Emacs provides two commands for logging in to another computer and communicating with it through an Emacs buffer.

M-x telnet RET hostname RET
Set up a Telnet connection to the computer named hostname.
M-x rlogin RET hostname RET
Set up an Rlogin connection to the computer named hostname.

Use M-x telnet to set up a Telnet connection to another computer. (Telnet is the standard Internet protocol for remote login.) It reads the host name of the other computer as an argument with the minibuffer. Once the connection is established, talking to the other computer works like talking to a subshell: you can edit input with the usual Emacs commands, and send it a line at a time by typing RET. The output is inserted in the Telnet buffer interspersed with the input.

Use M-x rlogin to set up an Rlogin connection.
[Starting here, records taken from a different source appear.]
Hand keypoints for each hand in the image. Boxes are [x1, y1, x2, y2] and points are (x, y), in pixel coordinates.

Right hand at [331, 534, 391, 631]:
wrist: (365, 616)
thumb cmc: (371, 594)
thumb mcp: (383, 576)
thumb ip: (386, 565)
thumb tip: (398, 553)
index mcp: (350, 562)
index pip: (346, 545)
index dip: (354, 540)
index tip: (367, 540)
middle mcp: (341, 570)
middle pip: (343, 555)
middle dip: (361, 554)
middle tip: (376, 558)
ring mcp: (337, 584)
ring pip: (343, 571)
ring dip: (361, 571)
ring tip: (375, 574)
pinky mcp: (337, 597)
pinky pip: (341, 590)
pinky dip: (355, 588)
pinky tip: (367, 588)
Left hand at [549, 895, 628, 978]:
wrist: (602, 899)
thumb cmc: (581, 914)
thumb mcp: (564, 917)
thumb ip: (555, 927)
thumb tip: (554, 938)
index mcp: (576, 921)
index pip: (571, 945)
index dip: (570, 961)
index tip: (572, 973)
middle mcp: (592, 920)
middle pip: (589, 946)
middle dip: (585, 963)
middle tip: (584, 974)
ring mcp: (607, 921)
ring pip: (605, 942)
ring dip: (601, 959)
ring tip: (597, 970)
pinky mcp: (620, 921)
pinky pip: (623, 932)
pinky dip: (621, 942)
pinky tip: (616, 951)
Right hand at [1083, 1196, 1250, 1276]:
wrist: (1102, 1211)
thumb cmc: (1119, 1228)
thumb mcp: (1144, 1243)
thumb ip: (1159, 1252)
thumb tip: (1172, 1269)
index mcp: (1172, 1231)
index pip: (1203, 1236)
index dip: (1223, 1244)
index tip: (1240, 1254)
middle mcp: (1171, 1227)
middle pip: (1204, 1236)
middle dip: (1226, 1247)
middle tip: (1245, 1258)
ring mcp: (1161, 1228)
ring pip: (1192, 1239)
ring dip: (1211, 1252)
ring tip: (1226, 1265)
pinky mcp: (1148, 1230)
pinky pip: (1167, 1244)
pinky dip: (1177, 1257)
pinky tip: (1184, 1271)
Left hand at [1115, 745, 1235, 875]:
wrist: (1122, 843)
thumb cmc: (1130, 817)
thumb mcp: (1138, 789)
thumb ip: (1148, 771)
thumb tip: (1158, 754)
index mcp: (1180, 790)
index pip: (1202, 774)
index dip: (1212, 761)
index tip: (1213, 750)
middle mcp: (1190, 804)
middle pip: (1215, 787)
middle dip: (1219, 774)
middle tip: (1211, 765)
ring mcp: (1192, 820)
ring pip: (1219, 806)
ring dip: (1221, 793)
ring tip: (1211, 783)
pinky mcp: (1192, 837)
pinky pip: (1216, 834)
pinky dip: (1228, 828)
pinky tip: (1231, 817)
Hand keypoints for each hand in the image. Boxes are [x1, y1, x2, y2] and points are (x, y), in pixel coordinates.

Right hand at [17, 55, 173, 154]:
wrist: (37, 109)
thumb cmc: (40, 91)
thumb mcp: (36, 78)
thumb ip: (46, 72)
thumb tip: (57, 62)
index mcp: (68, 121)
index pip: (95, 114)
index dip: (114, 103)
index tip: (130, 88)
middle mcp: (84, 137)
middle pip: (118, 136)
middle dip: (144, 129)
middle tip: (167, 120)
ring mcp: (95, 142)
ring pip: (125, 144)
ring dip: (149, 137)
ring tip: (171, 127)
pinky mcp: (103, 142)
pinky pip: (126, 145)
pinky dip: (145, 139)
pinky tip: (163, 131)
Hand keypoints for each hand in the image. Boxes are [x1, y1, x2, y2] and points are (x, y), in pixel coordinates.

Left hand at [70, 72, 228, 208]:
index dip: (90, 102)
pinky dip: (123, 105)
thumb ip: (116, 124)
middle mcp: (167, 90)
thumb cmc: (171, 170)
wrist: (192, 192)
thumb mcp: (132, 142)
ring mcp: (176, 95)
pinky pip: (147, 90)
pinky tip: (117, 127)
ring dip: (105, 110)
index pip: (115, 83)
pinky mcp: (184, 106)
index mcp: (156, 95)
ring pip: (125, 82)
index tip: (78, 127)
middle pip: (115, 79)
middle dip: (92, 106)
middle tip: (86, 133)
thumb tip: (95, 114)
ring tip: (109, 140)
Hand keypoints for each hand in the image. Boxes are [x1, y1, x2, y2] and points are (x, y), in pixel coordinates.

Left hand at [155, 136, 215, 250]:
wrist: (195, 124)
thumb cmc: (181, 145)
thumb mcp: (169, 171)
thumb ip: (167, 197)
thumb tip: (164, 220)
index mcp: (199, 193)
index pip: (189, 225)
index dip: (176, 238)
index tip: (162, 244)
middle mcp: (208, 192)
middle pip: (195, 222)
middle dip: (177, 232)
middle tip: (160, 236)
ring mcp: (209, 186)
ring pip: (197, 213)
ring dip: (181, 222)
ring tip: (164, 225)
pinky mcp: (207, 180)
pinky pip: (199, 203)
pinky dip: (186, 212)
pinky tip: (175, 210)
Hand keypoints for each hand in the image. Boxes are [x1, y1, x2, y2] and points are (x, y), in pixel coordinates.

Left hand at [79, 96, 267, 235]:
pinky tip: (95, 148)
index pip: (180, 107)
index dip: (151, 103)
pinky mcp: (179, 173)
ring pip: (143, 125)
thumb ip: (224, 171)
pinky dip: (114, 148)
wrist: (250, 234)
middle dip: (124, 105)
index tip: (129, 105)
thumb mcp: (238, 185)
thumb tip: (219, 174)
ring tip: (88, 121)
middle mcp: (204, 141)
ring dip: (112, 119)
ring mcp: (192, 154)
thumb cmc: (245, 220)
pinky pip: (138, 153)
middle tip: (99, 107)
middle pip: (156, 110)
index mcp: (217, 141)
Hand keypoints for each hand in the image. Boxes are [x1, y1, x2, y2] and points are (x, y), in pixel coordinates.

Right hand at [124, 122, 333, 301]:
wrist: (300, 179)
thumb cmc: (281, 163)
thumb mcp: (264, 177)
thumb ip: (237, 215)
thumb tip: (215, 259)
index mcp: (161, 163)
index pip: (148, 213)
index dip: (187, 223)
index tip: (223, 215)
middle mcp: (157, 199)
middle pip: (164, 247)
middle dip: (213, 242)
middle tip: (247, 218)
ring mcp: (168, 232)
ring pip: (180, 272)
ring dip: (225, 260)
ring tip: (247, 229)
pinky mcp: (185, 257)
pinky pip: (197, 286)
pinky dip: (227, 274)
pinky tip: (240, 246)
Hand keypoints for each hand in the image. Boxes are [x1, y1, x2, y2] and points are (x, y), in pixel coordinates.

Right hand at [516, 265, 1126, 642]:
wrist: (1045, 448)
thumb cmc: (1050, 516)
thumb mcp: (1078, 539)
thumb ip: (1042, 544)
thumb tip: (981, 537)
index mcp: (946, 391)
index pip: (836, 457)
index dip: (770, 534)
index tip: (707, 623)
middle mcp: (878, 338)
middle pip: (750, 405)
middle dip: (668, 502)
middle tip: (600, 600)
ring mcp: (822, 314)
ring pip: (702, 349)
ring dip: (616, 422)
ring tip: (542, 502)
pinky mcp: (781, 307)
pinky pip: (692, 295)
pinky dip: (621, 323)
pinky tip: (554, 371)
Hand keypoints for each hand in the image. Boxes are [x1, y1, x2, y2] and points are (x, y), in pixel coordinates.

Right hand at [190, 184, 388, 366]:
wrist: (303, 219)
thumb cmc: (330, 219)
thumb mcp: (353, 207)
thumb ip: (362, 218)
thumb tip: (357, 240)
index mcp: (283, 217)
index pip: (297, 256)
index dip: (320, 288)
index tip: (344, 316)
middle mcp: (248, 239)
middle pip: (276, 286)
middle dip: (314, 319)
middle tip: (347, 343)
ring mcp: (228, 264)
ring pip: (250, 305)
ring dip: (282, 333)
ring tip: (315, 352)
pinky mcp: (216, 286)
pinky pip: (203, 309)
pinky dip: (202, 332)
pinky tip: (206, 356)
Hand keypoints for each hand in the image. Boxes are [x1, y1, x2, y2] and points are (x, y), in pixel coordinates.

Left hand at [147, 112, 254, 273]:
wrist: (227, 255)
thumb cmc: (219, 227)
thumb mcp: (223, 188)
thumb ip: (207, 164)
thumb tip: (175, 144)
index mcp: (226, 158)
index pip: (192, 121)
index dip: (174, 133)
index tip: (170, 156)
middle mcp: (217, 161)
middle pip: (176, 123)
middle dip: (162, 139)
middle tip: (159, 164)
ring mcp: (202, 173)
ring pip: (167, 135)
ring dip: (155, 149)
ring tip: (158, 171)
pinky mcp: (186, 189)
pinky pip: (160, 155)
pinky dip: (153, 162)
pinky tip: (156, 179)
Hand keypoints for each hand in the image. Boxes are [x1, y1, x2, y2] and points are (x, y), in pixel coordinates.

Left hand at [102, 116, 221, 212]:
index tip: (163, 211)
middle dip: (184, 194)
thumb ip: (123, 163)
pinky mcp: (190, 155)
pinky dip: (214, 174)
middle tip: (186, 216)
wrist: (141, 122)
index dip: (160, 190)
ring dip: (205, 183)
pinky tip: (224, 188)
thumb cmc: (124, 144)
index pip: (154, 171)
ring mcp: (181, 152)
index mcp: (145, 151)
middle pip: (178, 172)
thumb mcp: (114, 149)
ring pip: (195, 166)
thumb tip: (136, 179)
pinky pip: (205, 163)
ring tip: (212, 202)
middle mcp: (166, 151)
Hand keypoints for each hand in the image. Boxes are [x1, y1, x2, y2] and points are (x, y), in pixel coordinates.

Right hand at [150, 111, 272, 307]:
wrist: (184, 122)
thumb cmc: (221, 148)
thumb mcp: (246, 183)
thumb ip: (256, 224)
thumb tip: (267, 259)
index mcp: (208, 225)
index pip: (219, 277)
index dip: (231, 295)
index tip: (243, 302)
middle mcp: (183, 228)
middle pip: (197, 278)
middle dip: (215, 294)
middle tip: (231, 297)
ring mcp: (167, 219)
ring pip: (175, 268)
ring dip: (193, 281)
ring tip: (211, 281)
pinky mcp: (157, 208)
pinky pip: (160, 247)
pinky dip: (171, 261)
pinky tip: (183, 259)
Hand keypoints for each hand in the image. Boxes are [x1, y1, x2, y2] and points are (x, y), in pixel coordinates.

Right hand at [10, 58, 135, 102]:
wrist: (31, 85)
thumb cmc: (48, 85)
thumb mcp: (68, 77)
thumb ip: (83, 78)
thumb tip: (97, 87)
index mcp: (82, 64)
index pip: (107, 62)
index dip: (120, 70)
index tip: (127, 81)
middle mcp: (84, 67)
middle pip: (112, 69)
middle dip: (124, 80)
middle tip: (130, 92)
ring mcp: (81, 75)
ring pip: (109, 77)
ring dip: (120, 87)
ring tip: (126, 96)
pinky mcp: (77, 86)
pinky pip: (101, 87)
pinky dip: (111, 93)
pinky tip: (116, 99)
Rlogin is another remote login communication protocol, essentially much like the Telnet protocol but incompatible with it, and supported only by certain systems. Rlogin's advantages are that you can arrange not to have to give your user name and password when communicating between two machines you frequently use, and that you can make an 8-bit-clean connection. (To do that in Emacs, set rlogin-explicit-args to ("-8") before you run Rlogin.)

M-x rlogin sets up the default file directory of the Emacs buffer to access the remote host via FTP (see section File Names), and it tracks the shell commands that change the current directory, just like Shell mode.

There are two ways of doing directory tracking in an Rlogin buffer--either with remote directory names `/host:dir/' or with local names (that works if the "remote" machine shares file systems with your machine of origin). You can use the command rlogin-directory-tracking-mode to switch modes. No argument means use remote directory names, a positive argument means use local names, and a negative argument means turn off directory tracking.